Moressée, un hameau Famennois, au coeur du triangle formé par Ciney, Marche-en-Famenne et Durbuy. Quelques bosquets agrémentent le paysage légèrement vallonné constitué de prairies et de champs. Le sol y est fertile. L’agriculture et le tourisme font partie des principales activités économiques de la région. C’est là que Jean-Marie Leboutte élève avec beaucoup de dévouement, des bovins de la race Blanc Bleu Mixte, tandis que Suzanne, son épouse d’origine hollandaise, met sur pied des activités touristiques. L’un et l’autre sont donc parfaitement complémentaires.
La race Blanc Bleu Mixte est ancienne, et la région est son milieu naturel. Il s’agit toutefois d’une race quelque peu oubliée, voire en voie de disparition. Grâce à des croisements pointus et à une sélection génétique poussée, les éleveurs, aidés par la science, sont parvenus à développer la masse musculaire de manière impressionnante et à créer ainsi une nouvelle race: le Blanc Bleu Belge – une vraie race viandeuse au rendement singulièrement élevé. Cette viande particulièrement maigre, tendre et juteuse en raison de ses fines fibres musculaires est très prisée des consommateurs et des producteurs de viande, dans le monde entier même.
Mission « Sauvons la race Blanc Bleu Mixte »
La race d’origine – la Blanc Bleu Mixte – s’est donc retrouvée marginalisée. Il ne reste plus que 3600 bovins de cette race en Wallonie, 400 en Flandre et 600 dans le Nord de la France. On peut donc véritablement parler d’une race menacée d’extinction. Au début des années 2000, un projet « Bluesel », soutenu par l’Europe, a proposé des subventions et des programmes d’élevage spécifiques pour inverser cette tendance, ce qui a permis de replacer la race Blanc Bleu Mixte sur la carte. Mais la bataille est encore loin d’être gagnée. Jean-Marie et les derniers éleveurs de cette belle leur pouvoir pour promouvoir l’élevage, tout en contribuant à mieux faire connaître la race.
Une race à double finalité
« C’est une race qui est particulièrement belle et authentique. On peut parler d’une race à double finalité même puisqu’elle convient à la production de lait et de viande », dit Jean-Marie. Les bovins adorent brouter dans les prairies. Au printemps, dès que le temps le permet, les vaches prennent la direction des prés, où elles peuvent profiter de l’herbe grasse. En hiver, elles sont abritées dans une grande étable ouverte. Elles se promènent, elles vont et viennent à leur guise et s’allongent sur une épaisse couche de paille. Puisqu’on parle du bien-être animal…
Idéal pour l’agriculture bio
« La race Blanc Bleu Mixte étant peu exigeante, elle convient particulièrement à l’agriculture bio », explique Jean-Marie. En 2016, il s’est donc totalement converti au bio. Il n’utilise plus aucun engrais chimique ni fourrage concentré depuis lors. « Tout ce que nos vaches mangent – herbe et céréales – provient de nos propres champs. Nous sommes donc totalement indépendants des approvisionnements externes en ce qui concerne l’alimentation de nos animaux. Et comme la Blanc Bleu Mixte est une race qui tombe rarement malade, nous n’avons guère besoin d’antibiotiques, à moins qu’il n’y ait pas d’autre solution », déclare l’agriculteur, qui prône l’agriculture bio. Préparer la ferme au bio a nécessité d’importants investissements. Mais Jean-Marie est heureux d’avoir franchi le pas : « Nous sommes beaucoup plus indépendants, et le rendement a diminué, mais la rentabilité a augmenté. Ainsi, nous obtenons de meilleurs prix pour notre lait et notre viande. »

DONNÉES AFFICHÉES:

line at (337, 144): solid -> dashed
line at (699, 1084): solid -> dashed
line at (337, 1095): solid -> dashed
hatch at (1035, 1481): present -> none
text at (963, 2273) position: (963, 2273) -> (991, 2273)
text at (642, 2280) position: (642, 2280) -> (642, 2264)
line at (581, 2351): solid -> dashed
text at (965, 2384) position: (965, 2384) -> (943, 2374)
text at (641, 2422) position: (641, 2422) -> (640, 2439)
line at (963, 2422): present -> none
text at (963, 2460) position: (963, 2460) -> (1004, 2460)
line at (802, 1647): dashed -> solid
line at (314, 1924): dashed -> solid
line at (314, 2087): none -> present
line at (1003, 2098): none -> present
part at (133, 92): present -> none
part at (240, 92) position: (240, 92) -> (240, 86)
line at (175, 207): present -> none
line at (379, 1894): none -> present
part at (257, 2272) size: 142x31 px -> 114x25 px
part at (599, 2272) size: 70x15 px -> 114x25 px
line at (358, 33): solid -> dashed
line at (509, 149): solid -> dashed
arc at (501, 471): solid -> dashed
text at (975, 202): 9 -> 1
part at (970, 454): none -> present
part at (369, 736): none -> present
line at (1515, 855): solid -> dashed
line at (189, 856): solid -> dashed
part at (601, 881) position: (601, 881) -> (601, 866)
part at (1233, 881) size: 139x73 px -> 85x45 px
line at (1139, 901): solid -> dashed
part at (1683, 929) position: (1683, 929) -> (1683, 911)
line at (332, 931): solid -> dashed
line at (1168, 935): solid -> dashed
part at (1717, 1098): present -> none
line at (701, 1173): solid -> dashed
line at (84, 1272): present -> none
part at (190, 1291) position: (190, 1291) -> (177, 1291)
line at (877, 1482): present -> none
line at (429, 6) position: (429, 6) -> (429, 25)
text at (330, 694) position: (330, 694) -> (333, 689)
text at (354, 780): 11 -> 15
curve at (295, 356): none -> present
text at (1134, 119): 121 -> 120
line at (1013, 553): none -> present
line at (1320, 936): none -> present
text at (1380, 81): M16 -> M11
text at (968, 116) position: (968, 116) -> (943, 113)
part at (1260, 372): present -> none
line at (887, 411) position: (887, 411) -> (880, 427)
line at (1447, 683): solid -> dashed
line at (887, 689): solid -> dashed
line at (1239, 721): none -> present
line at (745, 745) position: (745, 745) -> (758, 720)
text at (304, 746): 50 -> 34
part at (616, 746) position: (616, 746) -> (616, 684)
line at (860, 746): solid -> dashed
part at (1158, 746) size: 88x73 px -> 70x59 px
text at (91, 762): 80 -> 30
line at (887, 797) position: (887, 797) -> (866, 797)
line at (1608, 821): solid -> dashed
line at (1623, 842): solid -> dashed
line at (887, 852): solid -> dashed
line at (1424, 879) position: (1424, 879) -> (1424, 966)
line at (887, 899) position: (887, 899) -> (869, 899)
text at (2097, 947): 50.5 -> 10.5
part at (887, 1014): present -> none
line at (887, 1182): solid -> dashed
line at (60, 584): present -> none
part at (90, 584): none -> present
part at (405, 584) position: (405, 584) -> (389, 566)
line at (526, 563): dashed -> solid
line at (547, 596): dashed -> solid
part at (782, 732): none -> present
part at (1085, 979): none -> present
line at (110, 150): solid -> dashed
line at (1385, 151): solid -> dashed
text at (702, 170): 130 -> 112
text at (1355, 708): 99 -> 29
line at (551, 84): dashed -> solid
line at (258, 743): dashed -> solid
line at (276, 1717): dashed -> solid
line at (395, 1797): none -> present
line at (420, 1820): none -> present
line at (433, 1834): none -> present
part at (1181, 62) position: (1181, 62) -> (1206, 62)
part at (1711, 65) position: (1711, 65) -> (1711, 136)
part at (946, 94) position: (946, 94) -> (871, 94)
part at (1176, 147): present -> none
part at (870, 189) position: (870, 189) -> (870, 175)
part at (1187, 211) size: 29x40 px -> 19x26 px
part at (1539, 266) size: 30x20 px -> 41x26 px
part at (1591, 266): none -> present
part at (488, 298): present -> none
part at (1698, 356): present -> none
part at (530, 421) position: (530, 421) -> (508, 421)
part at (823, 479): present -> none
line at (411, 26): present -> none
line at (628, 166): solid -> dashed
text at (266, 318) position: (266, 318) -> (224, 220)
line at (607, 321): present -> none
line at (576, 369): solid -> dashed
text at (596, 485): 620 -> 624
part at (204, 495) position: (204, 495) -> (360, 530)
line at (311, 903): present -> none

CONSIGNE: Dans l'extrait plus haut sur la race Blanc Bleu Mixte, recopiez mot pour mot le passage qui s'ouvre sur les mots contenant « La race d’origine » et se termine par « connaître la race. ».

RÉPONSE ATTENDUE:
La race d’origine – la Blanc Bleu Mixte – s’est donc retrouvée marginalisée. Il ne reste plus que 3600 bovins de cette race en Wallonie, 400 en Flandre et 600 dans le Nord de la France. On peut donc véritablement parler d’une race menacée d’extinction. Au début des années 2000, un projet « Bluesel », soutenu par l’Europe, a proposé des subventions et des programmes d’élevage spécifiques pour inverser cette tendance, ce qui a permis de replacer la race Blanc Bleu Mixte sur la carte. Mais la bataille est encore loin d’être gagnée. Jean-Marie et les derniers éleveurs de cette belle leur pouvoir pour promouvoir l’élevage, tout en contribuant à mieux faire connaître la race.